La situación del Instituto de Previsión Social (IPS) y del Ministerio de Salud también generó alarma. Los gremios señalaron una abultada deuda con el sector farmacéutico e insumos médicos, así como la crisis en el fondo de enfermedad y maternidad del IPS. La falta de recursos en Salud para patologías de alta complejidad agrava un panorama social ya tenso, mientras se plantea la necesidad de revisar el uso de los fondos jubilatorios bajo estrictos criterios técnicos para el desarrollo.
DEUDA DEL ESTADO Y SEGURIDAD JURÍDICA
Otro factor de inestabilidad es la deuda del Estado con proveedores, que asciende a cientos de millones de dólares y golpea severamente a la construcción y la producción de alimentos. Este atraso genera un peligroso efecto dominó en la cadena de pagos y pone en riesgo la salud financiera de las empresas. El reclamo es de previsibilidad, sinceramiento de la deuda interna y el cumplimiento de contratos, incluyendo los intereses por mora.
La seguridad jurídica fue calificada como un «eje transversal» de la incertidumbre. Se denunciaron sanciones arbitrarias de SEDECO, trabas y extorsiones municipales a nuevas inversiones, y la inacción del Ministerio Público frente a las ocupaciones ilegales de tierras. Esta combinación, advirtieron, «abona la incertidumbre, desalienta la inversión, reduce la competitividad y erosiona la confianza en las instituciones».

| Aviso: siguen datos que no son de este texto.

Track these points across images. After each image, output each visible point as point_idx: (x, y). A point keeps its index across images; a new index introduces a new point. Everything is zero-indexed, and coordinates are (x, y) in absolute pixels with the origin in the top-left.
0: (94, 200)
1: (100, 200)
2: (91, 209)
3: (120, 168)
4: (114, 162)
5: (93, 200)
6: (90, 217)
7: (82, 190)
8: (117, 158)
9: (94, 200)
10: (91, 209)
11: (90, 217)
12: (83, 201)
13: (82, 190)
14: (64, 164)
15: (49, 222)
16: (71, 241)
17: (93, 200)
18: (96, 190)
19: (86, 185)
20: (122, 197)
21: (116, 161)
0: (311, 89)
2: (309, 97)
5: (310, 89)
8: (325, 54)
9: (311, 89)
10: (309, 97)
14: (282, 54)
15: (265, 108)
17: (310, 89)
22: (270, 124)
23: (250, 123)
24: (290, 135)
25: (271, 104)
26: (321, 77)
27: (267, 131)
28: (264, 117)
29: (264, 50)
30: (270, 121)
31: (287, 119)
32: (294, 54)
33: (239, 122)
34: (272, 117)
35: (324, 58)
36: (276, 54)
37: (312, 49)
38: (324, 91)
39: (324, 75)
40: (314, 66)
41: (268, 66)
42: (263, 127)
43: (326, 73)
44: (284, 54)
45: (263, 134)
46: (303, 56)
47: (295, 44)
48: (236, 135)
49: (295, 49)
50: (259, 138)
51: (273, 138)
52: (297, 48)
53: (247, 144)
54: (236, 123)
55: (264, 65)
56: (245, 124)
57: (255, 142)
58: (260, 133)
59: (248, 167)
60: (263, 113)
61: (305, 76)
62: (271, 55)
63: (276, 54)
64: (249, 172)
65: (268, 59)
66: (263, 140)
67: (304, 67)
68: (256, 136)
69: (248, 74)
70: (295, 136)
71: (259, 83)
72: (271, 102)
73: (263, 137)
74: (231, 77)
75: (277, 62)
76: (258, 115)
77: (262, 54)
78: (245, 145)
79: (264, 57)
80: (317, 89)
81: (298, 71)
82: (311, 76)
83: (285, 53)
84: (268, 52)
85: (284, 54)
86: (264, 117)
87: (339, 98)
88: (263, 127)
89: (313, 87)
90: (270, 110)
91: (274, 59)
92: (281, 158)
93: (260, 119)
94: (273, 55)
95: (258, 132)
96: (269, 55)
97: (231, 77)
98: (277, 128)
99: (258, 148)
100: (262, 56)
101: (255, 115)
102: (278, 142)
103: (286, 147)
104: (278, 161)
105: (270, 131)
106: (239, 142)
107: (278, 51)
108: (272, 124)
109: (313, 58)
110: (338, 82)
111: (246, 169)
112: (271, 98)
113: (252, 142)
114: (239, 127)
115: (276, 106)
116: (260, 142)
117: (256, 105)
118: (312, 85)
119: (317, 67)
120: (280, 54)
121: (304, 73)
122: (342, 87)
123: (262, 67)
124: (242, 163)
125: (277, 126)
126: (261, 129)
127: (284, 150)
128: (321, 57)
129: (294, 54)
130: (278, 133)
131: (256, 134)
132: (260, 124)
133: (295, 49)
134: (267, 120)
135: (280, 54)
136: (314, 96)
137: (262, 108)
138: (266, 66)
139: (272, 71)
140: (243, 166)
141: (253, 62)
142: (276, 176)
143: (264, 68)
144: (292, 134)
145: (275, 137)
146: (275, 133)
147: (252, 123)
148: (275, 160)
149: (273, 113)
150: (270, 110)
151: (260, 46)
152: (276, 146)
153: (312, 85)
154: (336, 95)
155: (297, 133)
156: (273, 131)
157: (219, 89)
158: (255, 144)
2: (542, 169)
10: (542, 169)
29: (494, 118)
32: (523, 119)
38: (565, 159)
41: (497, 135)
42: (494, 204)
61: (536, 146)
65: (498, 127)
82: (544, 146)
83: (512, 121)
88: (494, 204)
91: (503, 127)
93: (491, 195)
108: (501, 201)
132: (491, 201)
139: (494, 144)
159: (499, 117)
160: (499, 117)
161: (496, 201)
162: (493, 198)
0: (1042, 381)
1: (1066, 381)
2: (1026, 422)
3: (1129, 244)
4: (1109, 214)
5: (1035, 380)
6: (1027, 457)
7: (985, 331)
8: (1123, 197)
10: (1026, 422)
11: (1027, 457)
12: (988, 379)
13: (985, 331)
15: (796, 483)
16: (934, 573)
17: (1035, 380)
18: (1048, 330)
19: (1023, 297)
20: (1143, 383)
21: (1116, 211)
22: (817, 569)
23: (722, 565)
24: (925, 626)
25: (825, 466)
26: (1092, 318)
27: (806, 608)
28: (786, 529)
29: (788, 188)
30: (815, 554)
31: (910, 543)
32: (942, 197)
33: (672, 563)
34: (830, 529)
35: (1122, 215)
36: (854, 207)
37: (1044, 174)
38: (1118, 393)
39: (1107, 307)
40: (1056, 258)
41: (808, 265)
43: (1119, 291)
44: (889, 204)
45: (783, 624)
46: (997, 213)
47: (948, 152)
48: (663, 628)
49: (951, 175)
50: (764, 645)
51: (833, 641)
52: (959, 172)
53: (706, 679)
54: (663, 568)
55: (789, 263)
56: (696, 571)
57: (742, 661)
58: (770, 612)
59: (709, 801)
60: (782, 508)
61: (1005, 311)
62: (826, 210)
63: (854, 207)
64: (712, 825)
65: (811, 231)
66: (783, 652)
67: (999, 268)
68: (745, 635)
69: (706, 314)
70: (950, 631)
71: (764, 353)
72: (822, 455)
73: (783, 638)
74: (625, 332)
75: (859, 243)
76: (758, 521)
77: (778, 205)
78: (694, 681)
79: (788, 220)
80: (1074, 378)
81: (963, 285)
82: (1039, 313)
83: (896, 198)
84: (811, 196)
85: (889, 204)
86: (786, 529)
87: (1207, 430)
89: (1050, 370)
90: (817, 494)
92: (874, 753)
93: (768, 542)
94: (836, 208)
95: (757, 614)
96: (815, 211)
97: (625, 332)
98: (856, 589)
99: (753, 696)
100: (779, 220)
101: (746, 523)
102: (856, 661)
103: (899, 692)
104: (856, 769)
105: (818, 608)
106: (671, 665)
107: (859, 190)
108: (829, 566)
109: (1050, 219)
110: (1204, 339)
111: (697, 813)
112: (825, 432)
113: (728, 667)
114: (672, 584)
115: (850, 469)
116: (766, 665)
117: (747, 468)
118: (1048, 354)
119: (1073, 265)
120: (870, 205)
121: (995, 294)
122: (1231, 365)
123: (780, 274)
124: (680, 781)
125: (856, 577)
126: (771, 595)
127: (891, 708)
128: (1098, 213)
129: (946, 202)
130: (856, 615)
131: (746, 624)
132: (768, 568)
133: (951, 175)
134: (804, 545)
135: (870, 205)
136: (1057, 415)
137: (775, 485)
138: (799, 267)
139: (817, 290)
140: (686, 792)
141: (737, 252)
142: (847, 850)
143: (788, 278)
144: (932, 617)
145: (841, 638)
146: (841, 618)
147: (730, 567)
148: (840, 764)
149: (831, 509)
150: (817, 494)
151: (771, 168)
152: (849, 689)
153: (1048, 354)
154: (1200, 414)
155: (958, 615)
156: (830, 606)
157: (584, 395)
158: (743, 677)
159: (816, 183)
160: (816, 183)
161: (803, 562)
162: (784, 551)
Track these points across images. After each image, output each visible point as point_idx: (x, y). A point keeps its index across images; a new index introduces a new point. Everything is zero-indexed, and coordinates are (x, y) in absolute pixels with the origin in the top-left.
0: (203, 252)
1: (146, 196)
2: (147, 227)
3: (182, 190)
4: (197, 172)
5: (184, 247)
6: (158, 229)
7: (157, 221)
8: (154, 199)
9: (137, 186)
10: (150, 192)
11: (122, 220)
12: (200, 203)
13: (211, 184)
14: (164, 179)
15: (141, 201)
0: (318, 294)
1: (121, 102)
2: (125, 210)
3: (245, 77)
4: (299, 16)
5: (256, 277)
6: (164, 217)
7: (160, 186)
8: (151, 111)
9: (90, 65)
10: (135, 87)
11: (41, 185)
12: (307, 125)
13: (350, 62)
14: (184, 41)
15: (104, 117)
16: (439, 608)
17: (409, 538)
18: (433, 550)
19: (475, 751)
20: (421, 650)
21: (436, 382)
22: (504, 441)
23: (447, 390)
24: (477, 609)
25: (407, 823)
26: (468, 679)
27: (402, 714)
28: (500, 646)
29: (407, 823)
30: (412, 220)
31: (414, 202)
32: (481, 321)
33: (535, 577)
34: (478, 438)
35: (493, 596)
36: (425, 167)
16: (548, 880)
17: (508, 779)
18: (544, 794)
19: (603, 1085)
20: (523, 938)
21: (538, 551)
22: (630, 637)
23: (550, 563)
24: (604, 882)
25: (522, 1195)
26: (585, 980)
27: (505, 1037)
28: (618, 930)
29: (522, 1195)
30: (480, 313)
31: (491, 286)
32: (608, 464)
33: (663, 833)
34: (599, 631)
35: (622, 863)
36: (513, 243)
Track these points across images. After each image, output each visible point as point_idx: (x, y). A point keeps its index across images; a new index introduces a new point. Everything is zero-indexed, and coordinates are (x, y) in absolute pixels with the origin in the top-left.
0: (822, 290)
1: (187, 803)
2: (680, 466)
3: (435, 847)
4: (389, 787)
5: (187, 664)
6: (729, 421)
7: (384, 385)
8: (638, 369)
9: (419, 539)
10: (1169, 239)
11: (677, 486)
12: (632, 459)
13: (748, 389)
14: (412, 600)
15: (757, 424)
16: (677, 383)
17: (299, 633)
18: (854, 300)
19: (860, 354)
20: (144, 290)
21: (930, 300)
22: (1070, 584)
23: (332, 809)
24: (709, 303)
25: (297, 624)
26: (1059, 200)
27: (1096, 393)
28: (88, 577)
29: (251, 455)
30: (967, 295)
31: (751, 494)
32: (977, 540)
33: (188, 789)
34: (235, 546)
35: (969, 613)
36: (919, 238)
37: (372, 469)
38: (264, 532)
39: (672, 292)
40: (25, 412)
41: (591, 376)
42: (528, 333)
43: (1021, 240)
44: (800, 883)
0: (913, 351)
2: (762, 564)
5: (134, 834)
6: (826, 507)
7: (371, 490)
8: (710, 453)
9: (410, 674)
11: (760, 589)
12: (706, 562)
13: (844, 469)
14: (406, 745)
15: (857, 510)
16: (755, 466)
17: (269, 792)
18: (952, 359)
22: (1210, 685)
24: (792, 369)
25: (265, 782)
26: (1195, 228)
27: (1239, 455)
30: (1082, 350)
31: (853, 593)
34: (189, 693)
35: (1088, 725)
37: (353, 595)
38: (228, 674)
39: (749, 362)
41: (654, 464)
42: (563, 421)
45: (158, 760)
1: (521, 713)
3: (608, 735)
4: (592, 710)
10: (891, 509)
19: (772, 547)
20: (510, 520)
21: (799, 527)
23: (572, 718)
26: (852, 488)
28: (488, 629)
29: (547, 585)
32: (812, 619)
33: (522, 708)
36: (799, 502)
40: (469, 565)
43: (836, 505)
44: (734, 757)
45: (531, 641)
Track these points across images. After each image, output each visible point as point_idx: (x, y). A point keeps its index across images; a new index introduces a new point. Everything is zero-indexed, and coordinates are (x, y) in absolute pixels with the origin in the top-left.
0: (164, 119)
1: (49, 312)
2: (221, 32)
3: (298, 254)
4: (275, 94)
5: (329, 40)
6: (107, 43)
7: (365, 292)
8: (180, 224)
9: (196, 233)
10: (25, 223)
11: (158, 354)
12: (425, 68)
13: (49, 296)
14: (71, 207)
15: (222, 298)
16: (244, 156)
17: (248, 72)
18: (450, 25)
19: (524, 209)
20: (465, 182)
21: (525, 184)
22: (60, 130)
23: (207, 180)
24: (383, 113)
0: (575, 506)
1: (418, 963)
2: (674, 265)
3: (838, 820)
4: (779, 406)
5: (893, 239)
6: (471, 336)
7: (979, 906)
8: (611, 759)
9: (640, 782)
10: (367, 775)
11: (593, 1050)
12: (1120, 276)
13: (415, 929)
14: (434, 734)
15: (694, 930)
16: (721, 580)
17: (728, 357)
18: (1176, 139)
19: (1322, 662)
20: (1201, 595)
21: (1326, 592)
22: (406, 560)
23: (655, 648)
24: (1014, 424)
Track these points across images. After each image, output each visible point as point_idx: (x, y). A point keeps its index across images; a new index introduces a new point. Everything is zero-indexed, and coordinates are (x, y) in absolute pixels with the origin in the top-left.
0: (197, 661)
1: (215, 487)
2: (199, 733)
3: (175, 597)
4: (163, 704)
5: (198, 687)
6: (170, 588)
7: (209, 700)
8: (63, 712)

MODELO ENERGÉTICO Y REGULACIÓN DE PRECIOS
El modelo energético fue duramente cuestionado. Los industriales rechazaron cualquier intento de aumento selectivo de tarifas sin una propuesta definitiva para financiar la reducción de pérdidas y el robo de energía. La demanda es por tarifas previsibles basadas en criterios técnicos, sin subsidios, y un aumento inmediato de las inversiones en infraestructura eléctrica ante el riesgo inminente de agotar la capacidad de generación existente.
Finalmente, los gremios manifestaron un categórico rechazo a la regulación directa o indirecta de precios, argumentando que estas acciones distorsionan el mercado, provocan desabastecimiento y desincentivan la producción local, calificándolas como la «antesala de un modelo que deriva en forma de servidumbre económica». A esto se sumó la desaprobación a la promulgación de feriados adicionales en diciembre, cuyo impacto se estima en $40 millones diarios de pérdida de producción industrial.
Como resultado del encuentro, los gremios acordaron elaborar un documento unificado para llevar sus preocupaciones a las más altas autoridades del Gobierno, con la esperanza de generar una reacción técnica y política que evite la profundización de la crisis.